I never worried too much about it, even though I was quite active politically (anti-nukes, anti-apartheid, US-out-of-Central-America, etc.): I just didn’t rate. I joked that if the FBI did have a file on me, then they were wasting their damn time.
This, then, is the flipside to my flipping out about privacy: I don’t rate, so if the NSA is scooping up information on me, they’re wasting their damn time.
I’m all over the place on this NSA thing. I hated and hate the PATRIOT Act, and think any scandal over snooping is due to the fact that it’s policy, that it’s been stamped RIGHT ON! by Congress and the courts. I get why journalists and pundits (and I) are banging on about this—journalists and pundits (and I) like disclosure of governmental activity—but I’m more flabbergasted by the flabbergast of those journalists and pundits than I am by this particular bit of governmental activity.

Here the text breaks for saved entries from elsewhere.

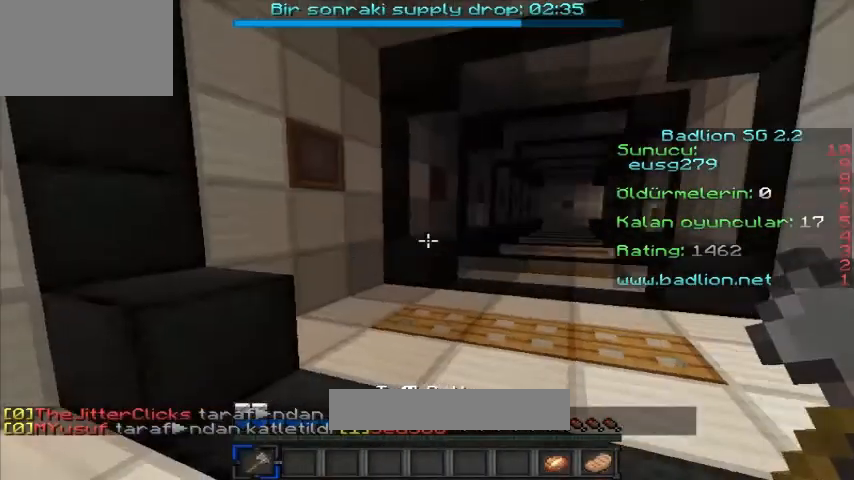
{"keys": ["w"], "events": [[120, "s", "up"], [240, "a", "down"], [240, "w", "down"], [320, "a", "up"]]}
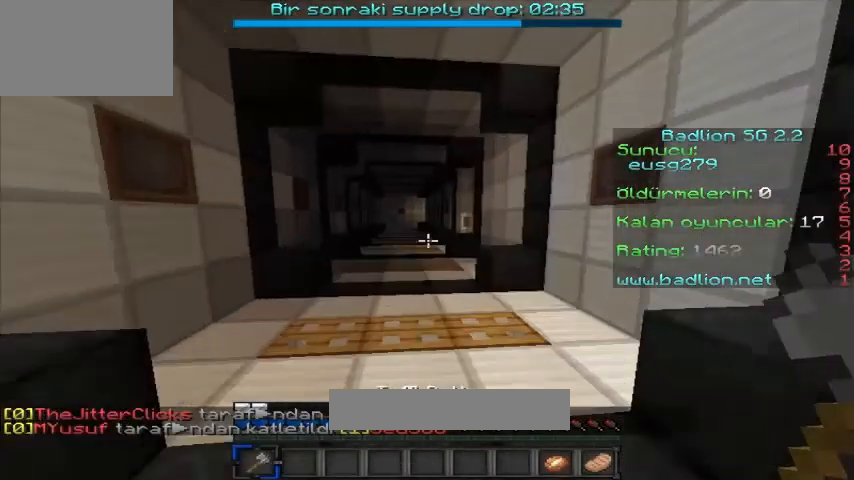
{"keys": ["w"], "events": []}
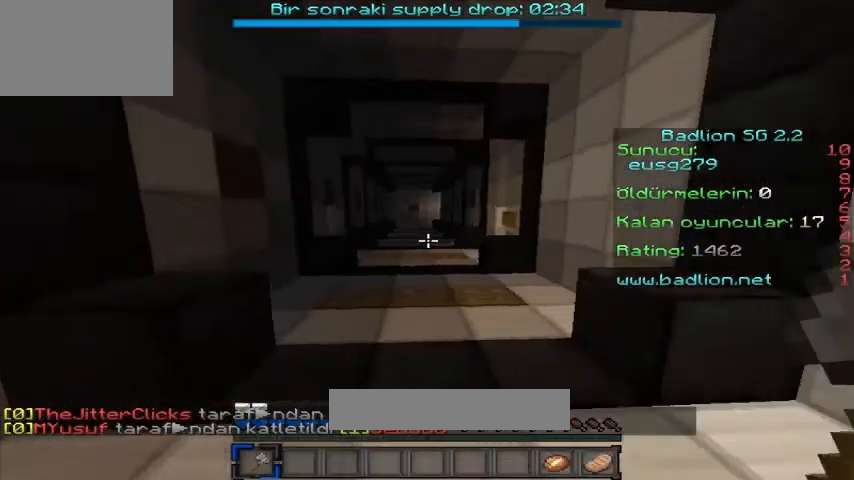
{"keys": ["w"], "events": []}
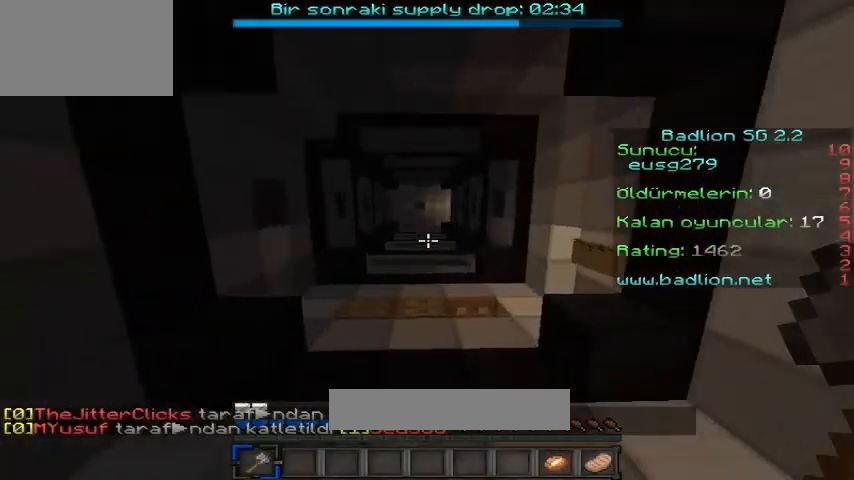
{"keys": ["w"], "events": []}
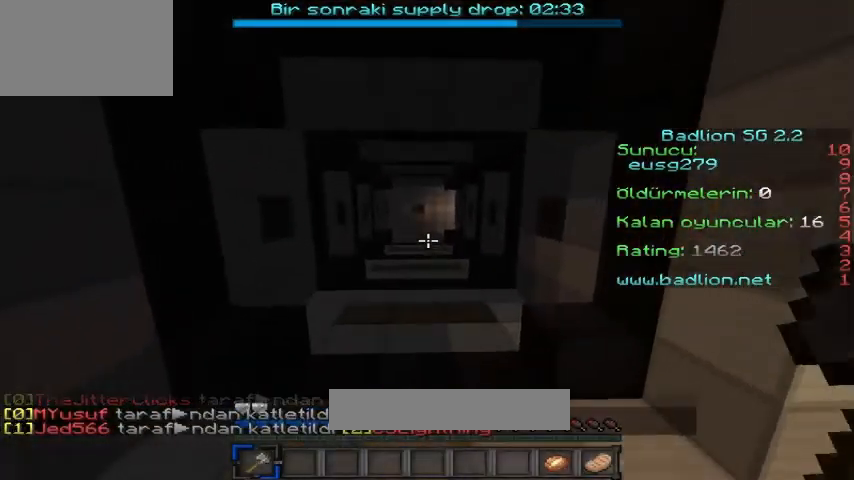
{"keys": ["w"], "events": []}
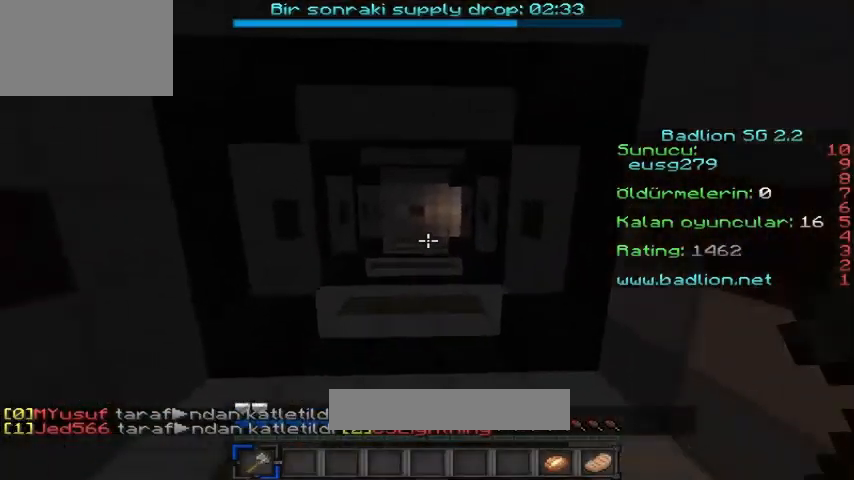
{"keys": []}
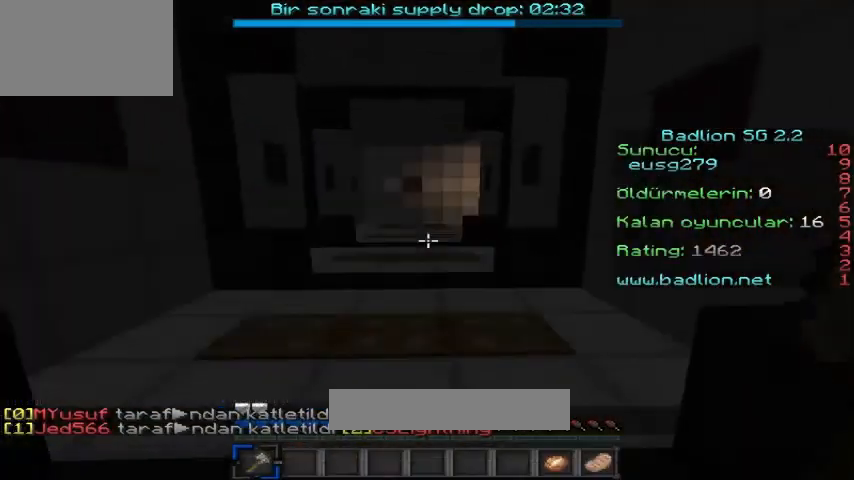
{"keys": ["w"], "events": [[160, "w", "down"]]}
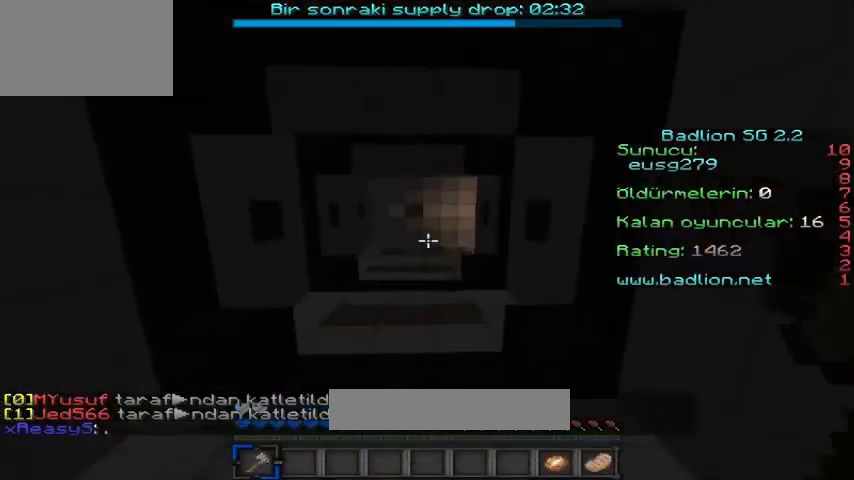
{"keys": ["w"], "events": [[240, "a", "down"], [400, "a", "up"]]}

I mean, what the hell did these people think we were getting with the PATRIOT Act and FISA and deferential courts?
And there ain’t no surprise about Obama, either: He made clear when he was running the first time that he was going to hit the national security thing hard, differentiating himself from Bush in seeking to legalize data seeking.
Any scandal is that this is all SOP, and insofar as the majority of those polled seem just fine with it all, t’ain’t no scandal at all.
I may be in the minority on this—I hate the info dragnet—but I also understand the general shrug on this: most folks just don’t see or feel any effects from this. And hell, back in the day when I might have had some, small, reason to think there might be eyes on the crowd I ran with, even then I noticed no effects.
Damn, this is getting too long: lemme truncate it. One, I’ve long assumed any electronic transaction was not confined to private wires, so the latest bit is less revelation than confirmation. Two, in sucking up every last bit of info about every last person, I find a kind of safety in numbers—I and tens of millions of my fellow Americans (and hundreds of millions of my fellow Earthlings) don’t rate. Three (and this requires an argument I’m not going to give, because already tl;dr), I’m more worried about corporate than govt info-hauls precisely because I think corporations are more likely to use the info than is the govt.
Finally, what matters more than the info-haul is the mindset behind the info-haul but I am not going to get into it tonight because this post is not the 3-or-4 grafs I was thinking it was going to be and it’s time to go to bed.
So, whomsoever may be reading this (wink, wink): nighty-night!